Oracle Adds to Kubernetes Management Offerings
Oracle, at the KubeCon + CloudNativeCon 2017 conference, announced that it is making two tools for managing Kubernetes clusters available as open source projects.
An Fn Installer developed by Oracle makes it easier to provision a serverless computing framework on a Kubernetes cluster, while Global Multi-Cluster Management software makes it possible to more easily manage distributed instances of Kubernetes. Oracle previously announced it has made the Fn serverless framework available as an open source project. Oracle has also made available IT management applications for containers as open source projects.
All these projects stem from code that Oracle developed for the Oracle Container Native Application Development Platform, an instance of a container-as-a-service (CaaS) environment built on Kubernetes that also includes a managed option instance of Kubernetes dubbed Oracle Container Engine Cloud Service.

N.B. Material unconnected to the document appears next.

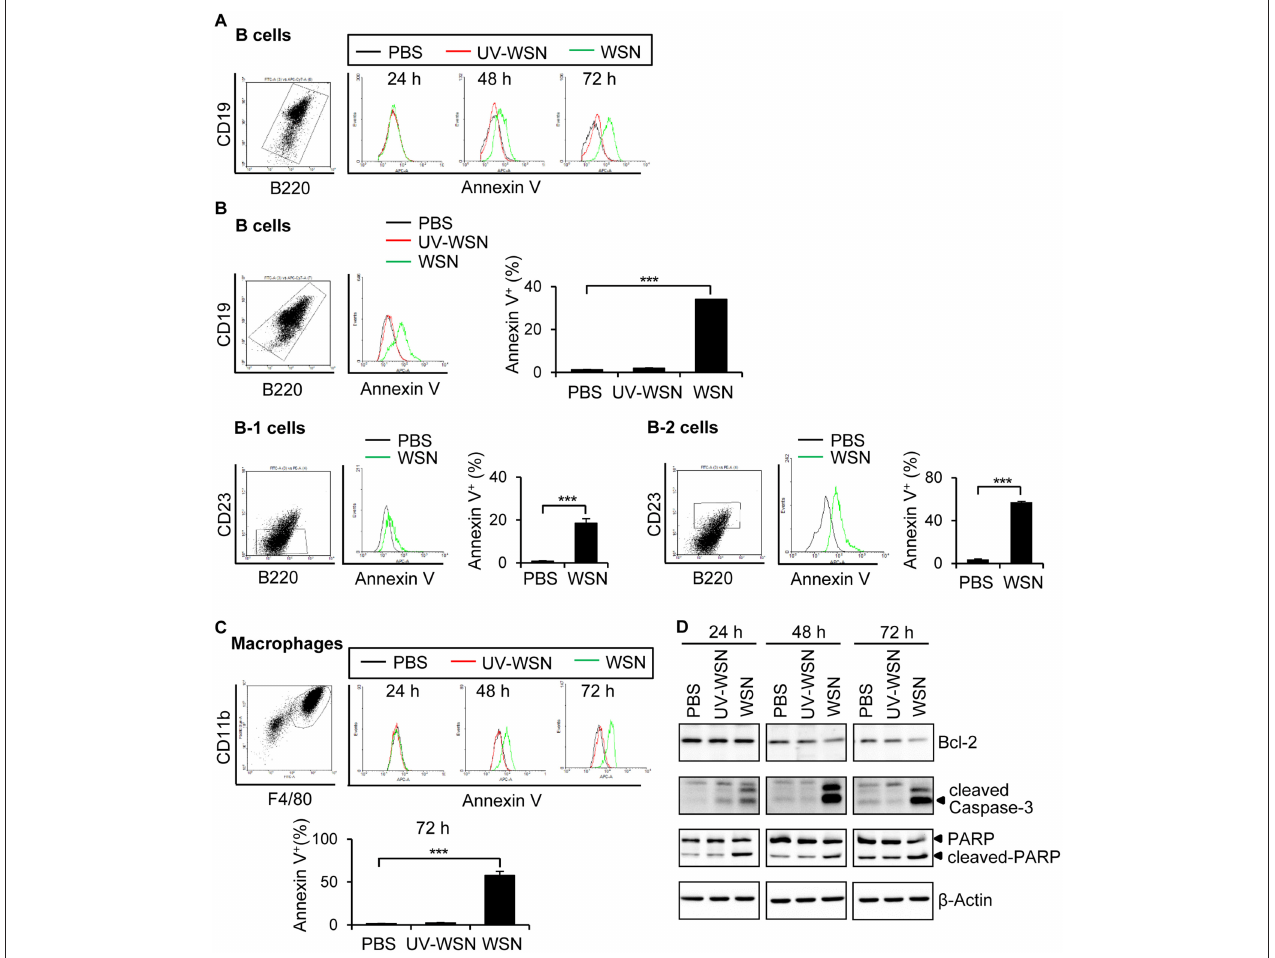
FIGURE 3 | Peritoneal cells undergo apoptosis after A/WSN/1933 virus infection. (A) BALB/c mice ( n = 3/group) were sacrificed, and peritoneal cells were harvested. The cells (1 × 10 6 ) were seeded into 24-well plates containing RPMI 1640 complete media, and then treated with 1 × 10 6 pfu of A/WSN/1933 virus (WSN) or UV-WSN virus (UV-WSN). After incubation for 24, 48, or 72h, the cells were stained with fluorescence-conjugated antibodies (CD19, B220) and Annexin V. After washing, PI detection kit was used to discard dead cells and then analyzed by flow cytometry. Annexin V-positive B cells are represented in histograms. (B) Peritoneal cells (1 × 10 6 ) were treated with 1 x 10 6 pfu of A/WSN/1933 virus (WSN) or UV-WSN virus (UV-WSN) for 72h, the cells were stained with fluorescence-conjugated antibodies (CD19, B220, CD23, 7AAD) and Annexin V. Annexin V-positive B cells are represented in histograms. Each right panel of (B) shows the % of annexin V-positive B cells, B-1 cells, and B-2 cells. (C) Peritoneal cells (1 × 10 6 ) were treated with 1 x 10 6 pfu of A/WSN/1933 virus (WSN) or UV-WSN virus (UV-WSN). After incubation for 24, 48, or 72h, the cells were stained with fluorescence-conjugated antibodies (CD11b, F4/80) and Annexin V. After washing, PI detection kit was used to discard dead cells and then analyzed by flow cytometry. Annexin V-positive macrophages are represented in histograms. Lower panel of (C) shows the % of annexin V-positive macrophages. (D) Time-dependent expression of Bcl-2, cleaved Caspase-3 and cleaved PARP was determined by western blotting. Each figure is representative of three independent experiments. *** P <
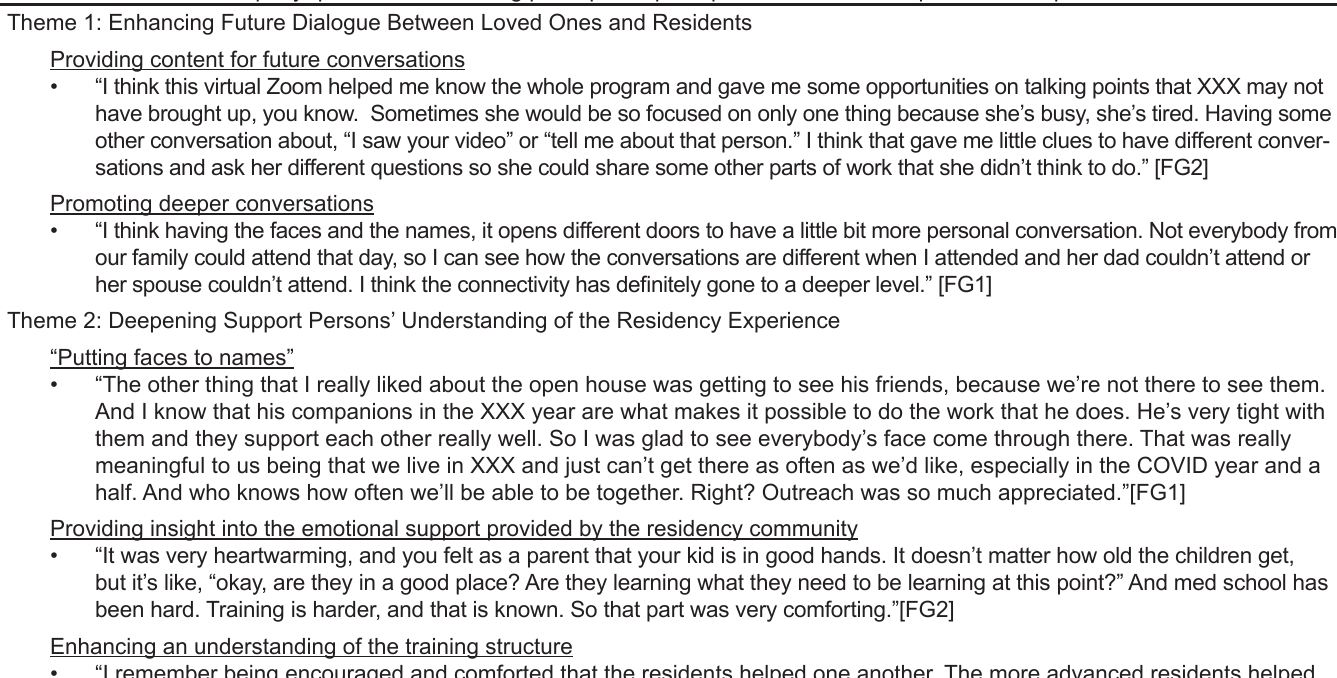
Table. Themes with exemplary quotations describing participants’ perceptions of the virtual open house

Bob Quillin, vice president of the Oracle Container Group, says the Global Multi-Cluster Management software makes it possible to manage federated instances of Kubernetes as one logical cluster. The goal is to be able to autoscale clusters or take advantage of spot pricing of IT infrastructure resources of a cloud service by spinning up Kubernetes clusters on demand.
Oracle, adds Quillin, is adding value to the Kubernetes community by not only contributing code, but also by taking the lead on an open source serverless computing frameworks that enables developers working with containers to also invoke an event-driven architecture to execute complementary batch jobs in near real time using a functional programing model.
Rather than one type of application development platform superseding all others, Quillin says Oracle envisions a world where cloud services will be used to seamlessly invoke multiple types of cloud-native application development platforms. In fact, Oracle expects most of the usage of containers and serverless computing frameworks to shift to bare-metal servers to attain both better performance and higher infrastructure utilization rates, he notes.
While Oracle has invested heavily into application servers and platform-as-a-service (PaaS) environments commonly used to develop and deploy monolithic applications, the company is now facing a host of rivals that include Amazon Web Services (AWS), Docker Inc. and Google, in addition to traditional competitors such as Microsoft, Red Hat and IBM. As part of that effort Oracle is clearly trying to increase its influence in an open source community that typically has shied away from commercial offerings such as the Oracle WebLogic application server or the Oracle database. The only open source segment where Oracle has been able to wield significant influence is the MySQL relational database, which Oracle acquired in 2008.
Right now, however, there is no shortage of open source serverless computing frameworks based on Docker containers and Kubernetes. It remains to be seen which to those frameworks will gain traction among container developers.
In the meantime, Oracle does have a massive number of professional developers using its software. It’s only a matter of time before large numbers of those developers are using containers in the cloud. Oracle is clearly doing everything it can to make sure that cloud is the one it manages versus rival offerings such as AWS, Microsoft Azure or Google Cloud Platform.